Type out the data exactly as given. Skip any image.

BEGIN

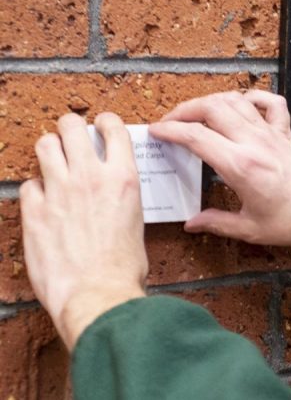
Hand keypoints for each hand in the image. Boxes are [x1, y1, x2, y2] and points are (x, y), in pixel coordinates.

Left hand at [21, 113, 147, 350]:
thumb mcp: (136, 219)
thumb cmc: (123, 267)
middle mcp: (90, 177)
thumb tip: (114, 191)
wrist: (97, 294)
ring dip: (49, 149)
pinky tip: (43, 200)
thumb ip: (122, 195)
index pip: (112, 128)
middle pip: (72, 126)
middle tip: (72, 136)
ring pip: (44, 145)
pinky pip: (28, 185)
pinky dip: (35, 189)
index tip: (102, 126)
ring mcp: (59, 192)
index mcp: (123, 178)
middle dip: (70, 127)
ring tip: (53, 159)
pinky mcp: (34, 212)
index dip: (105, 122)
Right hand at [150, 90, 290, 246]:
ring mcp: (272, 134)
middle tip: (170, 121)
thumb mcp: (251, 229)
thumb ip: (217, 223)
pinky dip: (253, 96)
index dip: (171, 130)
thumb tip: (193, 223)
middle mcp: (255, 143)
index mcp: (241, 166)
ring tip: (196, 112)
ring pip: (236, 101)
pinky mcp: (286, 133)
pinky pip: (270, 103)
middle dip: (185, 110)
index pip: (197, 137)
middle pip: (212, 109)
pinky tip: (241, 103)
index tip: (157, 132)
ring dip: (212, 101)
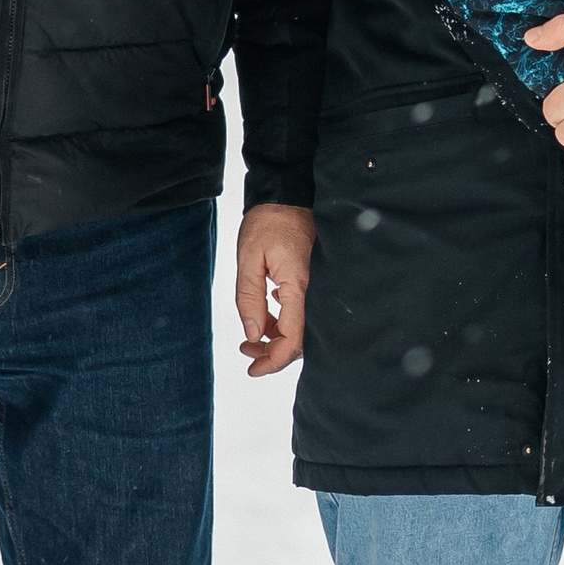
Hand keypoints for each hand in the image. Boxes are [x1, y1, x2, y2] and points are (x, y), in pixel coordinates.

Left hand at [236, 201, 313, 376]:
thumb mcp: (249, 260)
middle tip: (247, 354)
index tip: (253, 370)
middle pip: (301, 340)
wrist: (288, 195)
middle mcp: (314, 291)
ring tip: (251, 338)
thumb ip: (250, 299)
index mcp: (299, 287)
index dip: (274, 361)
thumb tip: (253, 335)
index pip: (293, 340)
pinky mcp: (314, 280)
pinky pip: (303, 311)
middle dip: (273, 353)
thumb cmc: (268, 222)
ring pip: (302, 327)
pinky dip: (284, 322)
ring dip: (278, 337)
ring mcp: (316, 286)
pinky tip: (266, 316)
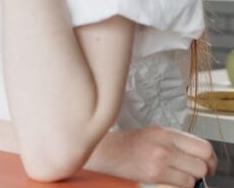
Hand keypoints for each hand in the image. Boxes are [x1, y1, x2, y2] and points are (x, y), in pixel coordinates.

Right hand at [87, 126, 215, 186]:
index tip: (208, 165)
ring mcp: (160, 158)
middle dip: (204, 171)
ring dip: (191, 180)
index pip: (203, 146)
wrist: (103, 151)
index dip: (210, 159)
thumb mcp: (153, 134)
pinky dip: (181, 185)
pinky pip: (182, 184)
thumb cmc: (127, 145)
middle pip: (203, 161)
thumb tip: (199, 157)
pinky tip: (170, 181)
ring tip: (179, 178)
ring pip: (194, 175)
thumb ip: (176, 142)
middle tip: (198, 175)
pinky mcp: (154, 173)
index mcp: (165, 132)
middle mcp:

END

#### Output of the task
Hand keypoints for each hand in the image. Boxes are [x1, y1, x2, y2] and points are (x, y), in pixel coordinates.

Left hand at [21, 113, 147, 350]:
thumb mcp: (136, 219)
thumb cmc: (123, 267)
middle mcp: (90, 177)
thumb tip: (114, 191)
wrist: (97, 294)
ring dip: (49, 149)
pinky tip: (43, 200)
thumb ip: (122, 195)
index pip: (112, 128)
middle pip: (72, 126)
middle tip: (72, 136)
ring pip: (44, 145)
pinky pip: (28, 185)
pinky dip: (35, 189)
index tip: (102, 126)
ring mcp: (59, 192)
index mcp: (123, 178)
middle dip: (70, 127)
ring tip: (53, 159)
pinky mcp: (34, 212)
index dip: (105, 122)
Right hand at [150, 90, 290, 246]:
ring mcp: (272, 134)
middle tip: (170, 121)
thumb mcp: (251, 229)
thumb ip: (217, 223)
pinky dip: (253, 96)
index dip: (171, 130)
thumb tip: (193, 223)
middle mcp: (255, 143)
index mcp: (241, 166)
ring tip: (196, 112)
ring pip: (236, 101)
pinky mcp: (286, 133)
pinky pip: (270, 103)
middle dip: (185, 110)
index pip: (197, 137)
middle pip: (212, 109)
pinky tip: (241, 103)
index tip: (157, 132)
ring dip: (212, 101)
Hand keypoints for each hand in the image. Boxes are [x1, y1, x2, y2] and points are (x, y), in pixel coordinates.

Left hand at [236, 201, 313, 376]:
thumb mcp: (249, 260)
middle tip: (247, 354)
index tip: (253, 370)
middle pip: (301, 340)
wrist: (288, 195)
middle mcp: (314, 291)
ring tip: (251, 338)
thumb ip: (250, 299)
index mcp: (299, 287)
index dip: (274, 361)
thumb tip: (253, 335)
index pip: (293, 340)
pinky mcp: (314, 280)
pinky pip: (303, 311)
middle dip: (273, 353)
thumb cmc: (268, 222)
ring pip: (302, 327)
pinky dip: (284, 322)
ring dip: (278, 337)
ring mcp: (316, 286)
pinky tip: (266, 316)
Hand keypoints for each hand in the image. Boxes are [x1, y1, x2, y2] and points are (x, y), in pixel coordinates.

Right hand at [87, 126, 215, 186]:
index tip: (208, 165)
ring mcp: (160, 158)
middle dip: (204, 171)
ring dip: (191, 180)
index pip: (203, 146)
wrist: (103, 151)
index dip: (210, 159)
thumb mcp: (153, 134)
pinky dip: (181, 185)
pinky pip: (182, 184)
thumb cmc: (127, 145)
middle pip: (203, 161)
thumb tip: (199, 157)
pinky tip: (170, 181)
ring tip: (179, 178)
ring pip: (194, 175)
thumb ip: (176, 142)
middle tip: (198, 175)
pinky mcp: (154, 173)
index mcp: (165, 132)
middle mcp:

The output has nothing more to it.